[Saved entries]
BEGIN
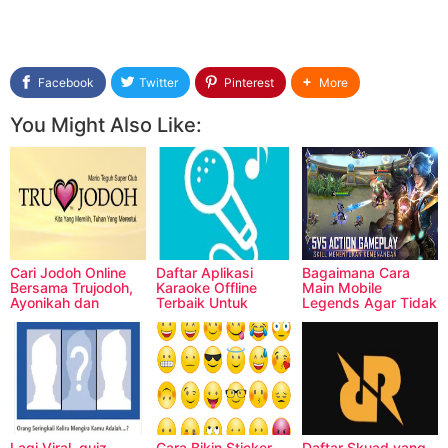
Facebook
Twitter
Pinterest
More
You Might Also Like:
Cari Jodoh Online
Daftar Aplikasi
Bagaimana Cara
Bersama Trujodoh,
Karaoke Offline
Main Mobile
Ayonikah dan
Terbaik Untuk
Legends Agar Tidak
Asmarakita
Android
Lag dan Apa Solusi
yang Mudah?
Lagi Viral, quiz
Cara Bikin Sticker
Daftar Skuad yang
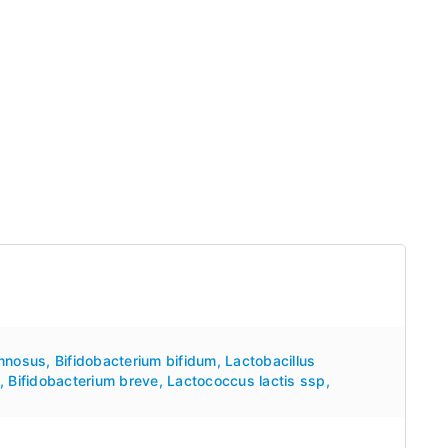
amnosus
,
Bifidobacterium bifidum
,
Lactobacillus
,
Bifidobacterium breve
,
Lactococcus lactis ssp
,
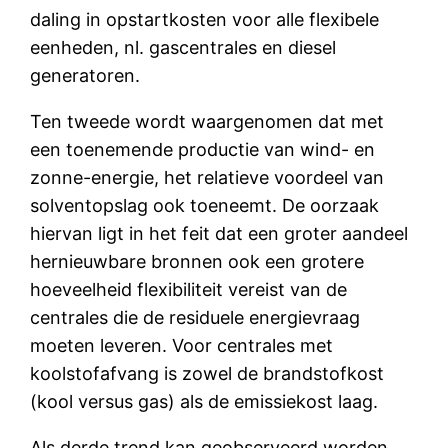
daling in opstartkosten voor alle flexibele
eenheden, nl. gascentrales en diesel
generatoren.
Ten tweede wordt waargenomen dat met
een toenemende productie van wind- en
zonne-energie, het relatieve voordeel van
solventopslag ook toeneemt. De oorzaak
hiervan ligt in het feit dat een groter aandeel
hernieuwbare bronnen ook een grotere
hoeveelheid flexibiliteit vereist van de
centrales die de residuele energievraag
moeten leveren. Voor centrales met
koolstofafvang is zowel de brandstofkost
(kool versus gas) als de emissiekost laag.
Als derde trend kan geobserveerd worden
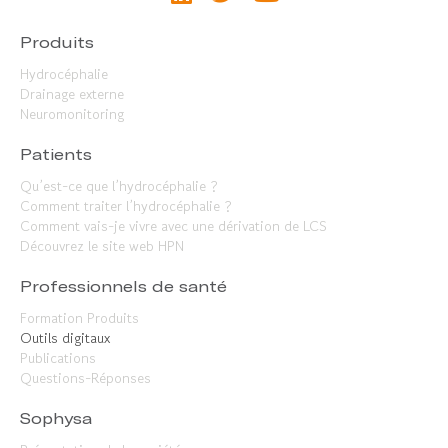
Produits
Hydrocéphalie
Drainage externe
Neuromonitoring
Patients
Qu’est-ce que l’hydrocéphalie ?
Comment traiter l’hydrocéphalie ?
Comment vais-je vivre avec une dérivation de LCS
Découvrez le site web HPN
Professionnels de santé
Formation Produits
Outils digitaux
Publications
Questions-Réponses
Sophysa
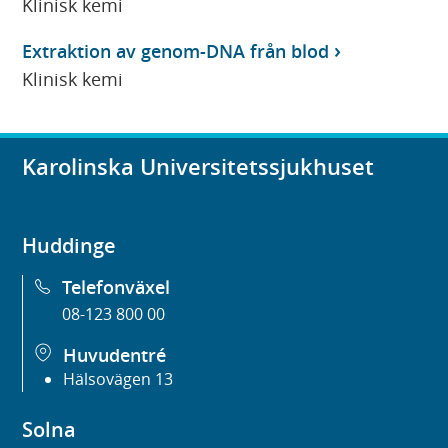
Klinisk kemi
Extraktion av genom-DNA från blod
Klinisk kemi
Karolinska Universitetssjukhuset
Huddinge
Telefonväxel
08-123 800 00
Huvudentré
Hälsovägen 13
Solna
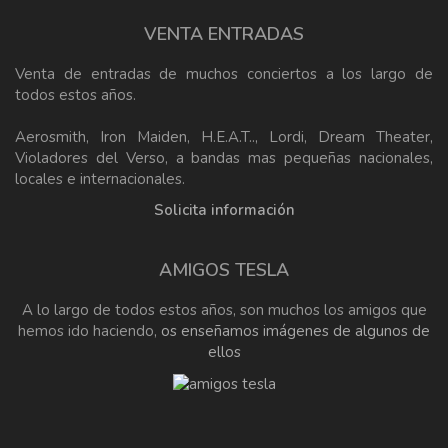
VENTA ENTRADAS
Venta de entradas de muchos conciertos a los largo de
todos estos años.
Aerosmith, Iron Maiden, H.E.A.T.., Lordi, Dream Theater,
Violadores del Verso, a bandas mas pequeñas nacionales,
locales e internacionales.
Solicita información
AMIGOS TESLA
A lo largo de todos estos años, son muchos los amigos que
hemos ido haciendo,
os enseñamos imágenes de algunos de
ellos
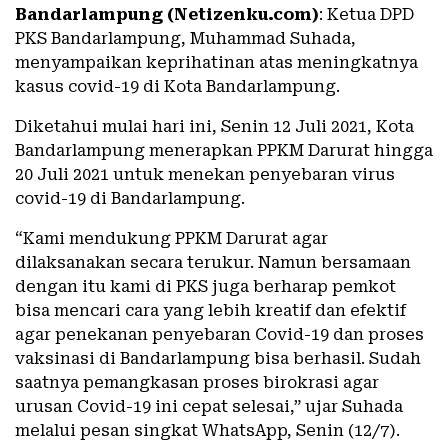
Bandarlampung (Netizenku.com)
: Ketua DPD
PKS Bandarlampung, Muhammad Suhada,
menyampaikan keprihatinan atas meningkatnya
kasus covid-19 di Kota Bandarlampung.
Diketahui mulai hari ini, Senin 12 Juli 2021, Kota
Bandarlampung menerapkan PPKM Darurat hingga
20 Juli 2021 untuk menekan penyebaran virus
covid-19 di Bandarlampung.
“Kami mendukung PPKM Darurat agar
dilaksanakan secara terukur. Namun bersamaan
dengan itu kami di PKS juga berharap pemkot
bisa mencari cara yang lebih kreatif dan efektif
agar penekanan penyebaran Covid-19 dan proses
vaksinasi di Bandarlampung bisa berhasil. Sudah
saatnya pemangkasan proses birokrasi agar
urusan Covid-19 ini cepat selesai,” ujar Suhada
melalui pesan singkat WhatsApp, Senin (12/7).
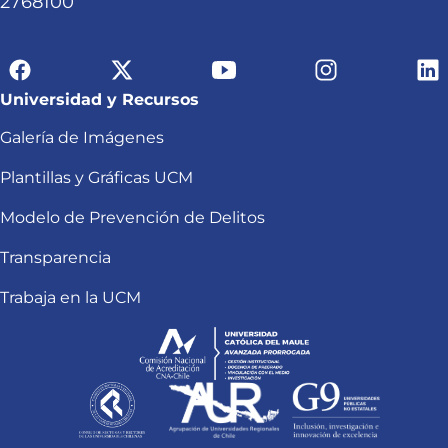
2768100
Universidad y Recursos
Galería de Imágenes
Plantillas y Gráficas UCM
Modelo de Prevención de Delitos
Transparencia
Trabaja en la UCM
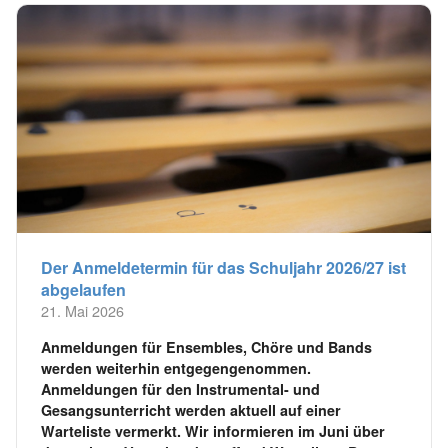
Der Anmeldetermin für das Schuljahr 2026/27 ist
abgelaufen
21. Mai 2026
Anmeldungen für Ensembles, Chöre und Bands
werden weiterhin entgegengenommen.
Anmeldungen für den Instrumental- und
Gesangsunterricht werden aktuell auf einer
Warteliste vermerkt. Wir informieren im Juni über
END
BEGIN
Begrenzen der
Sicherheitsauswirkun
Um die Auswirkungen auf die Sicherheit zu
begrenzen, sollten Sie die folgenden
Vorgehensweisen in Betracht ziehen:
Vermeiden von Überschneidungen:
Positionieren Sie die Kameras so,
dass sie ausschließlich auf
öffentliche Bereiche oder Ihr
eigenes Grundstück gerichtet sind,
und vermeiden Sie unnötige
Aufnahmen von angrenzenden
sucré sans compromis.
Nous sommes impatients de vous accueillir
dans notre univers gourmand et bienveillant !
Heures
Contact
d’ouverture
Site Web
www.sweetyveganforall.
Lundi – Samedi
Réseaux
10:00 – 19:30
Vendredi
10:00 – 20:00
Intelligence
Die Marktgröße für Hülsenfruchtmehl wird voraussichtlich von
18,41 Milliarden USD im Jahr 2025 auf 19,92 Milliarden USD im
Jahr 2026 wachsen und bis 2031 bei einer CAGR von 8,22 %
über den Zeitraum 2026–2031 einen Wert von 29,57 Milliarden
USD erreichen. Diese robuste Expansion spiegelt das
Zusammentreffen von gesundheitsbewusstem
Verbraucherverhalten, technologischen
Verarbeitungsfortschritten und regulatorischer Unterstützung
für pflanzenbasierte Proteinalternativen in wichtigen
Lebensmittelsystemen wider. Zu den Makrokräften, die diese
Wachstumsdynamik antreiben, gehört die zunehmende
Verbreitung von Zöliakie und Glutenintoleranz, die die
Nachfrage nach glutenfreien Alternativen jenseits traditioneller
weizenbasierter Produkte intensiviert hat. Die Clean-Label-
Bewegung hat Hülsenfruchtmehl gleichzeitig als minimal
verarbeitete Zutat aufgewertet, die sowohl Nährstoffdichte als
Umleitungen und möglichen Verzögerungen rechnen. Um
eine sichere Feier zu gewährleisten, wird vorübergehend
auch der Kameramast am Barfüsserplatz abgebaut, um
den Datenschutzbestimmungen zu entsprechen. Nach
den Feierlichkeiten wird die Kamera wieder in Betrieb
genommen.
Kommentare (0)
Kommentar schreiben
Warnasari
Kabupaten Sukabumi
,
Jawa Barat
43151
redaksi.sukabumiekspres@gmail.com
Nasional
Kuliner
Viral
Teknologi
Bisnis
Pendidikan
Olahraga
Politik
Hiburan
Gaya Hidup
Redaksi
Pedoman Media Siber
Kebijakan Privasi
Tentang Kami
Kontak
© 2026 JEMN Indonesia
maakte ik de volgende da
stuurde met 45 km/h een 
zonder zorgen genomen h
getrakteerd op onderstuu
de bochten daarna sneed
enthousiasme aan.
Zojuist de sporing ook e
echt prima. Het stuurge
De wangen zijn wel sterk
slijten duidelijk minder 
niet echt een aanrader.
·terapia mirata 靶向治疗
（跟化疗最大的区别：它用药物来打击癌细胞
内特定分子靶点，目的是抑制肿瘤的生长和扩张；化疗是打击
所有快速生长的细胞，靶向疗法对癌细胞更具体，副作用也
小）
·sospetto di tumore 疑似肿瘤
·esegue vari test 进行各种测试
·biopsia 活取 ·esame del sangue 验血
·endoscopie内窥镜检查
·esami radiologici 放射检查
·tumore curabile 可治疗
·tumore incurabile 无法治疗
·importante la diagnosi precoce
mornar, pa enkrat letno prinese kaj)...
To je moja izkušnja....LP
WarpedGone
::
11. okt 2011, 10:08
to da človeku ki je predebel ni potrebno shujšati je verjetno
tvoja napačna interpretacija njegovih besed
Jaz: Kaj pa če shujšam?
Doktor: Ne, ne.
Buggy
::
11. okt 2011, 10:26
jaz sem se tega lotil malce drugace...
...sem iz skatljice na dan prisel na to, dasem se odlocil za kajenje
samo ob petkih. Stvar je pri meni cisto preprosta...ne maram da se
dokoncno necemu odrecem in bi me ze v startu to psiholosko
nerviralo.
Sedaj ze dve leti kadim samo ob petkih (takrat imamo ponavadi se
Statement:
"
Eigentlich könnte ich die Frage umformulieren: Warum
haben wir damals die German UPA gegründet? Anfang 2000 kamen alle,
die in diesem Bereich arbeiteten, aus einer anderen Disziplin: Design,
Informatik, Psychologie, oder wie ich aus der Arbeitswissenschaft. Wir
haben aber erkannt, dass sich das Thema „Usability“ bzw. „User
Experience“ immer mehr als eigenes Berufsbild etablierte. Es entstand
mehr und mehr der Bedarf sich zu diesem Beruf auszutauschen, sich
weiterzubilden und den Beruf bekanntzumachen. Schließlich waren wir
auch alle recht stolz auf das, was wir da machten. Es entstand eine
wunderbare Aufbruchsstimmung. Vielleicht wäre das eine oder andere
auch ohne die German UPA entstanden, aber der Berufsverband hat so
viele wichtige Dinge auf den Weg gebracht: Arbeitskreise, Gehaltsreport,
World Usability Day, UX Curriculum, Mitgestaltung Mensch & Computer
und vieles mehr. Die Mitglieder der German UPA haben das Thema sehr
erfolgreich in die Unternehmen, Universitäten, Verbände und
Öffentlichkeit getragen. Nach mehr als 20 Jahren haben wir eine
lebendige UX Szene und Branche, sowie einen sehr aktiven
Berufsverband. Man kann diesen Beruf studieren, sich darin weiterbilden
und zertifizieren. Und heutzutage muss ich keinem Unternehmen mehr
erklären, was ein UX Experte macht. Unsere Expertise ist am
END
• About this exercise
Nothing except the lines from the one containing "Transparencia" through the one containing "Warteliste vermerkt. Wir" should appear in the answer, exactly as above and without pictures.

• Solution to this problem
Transparencia
Trabaja en la UCM
Der Anmeldetermin für das Schuljahr 2026/27 ist
abgelaufen
21. Mai 2026
Anmeldungen für Ensembles, Chöre und Bands
werden weiterhin entgegengenommen.
Anmeldungen für den Instrumental- und
Gesangsunterricht werden aktuell auf einer
Warteliste vermerkt. Wir informieren im Juni über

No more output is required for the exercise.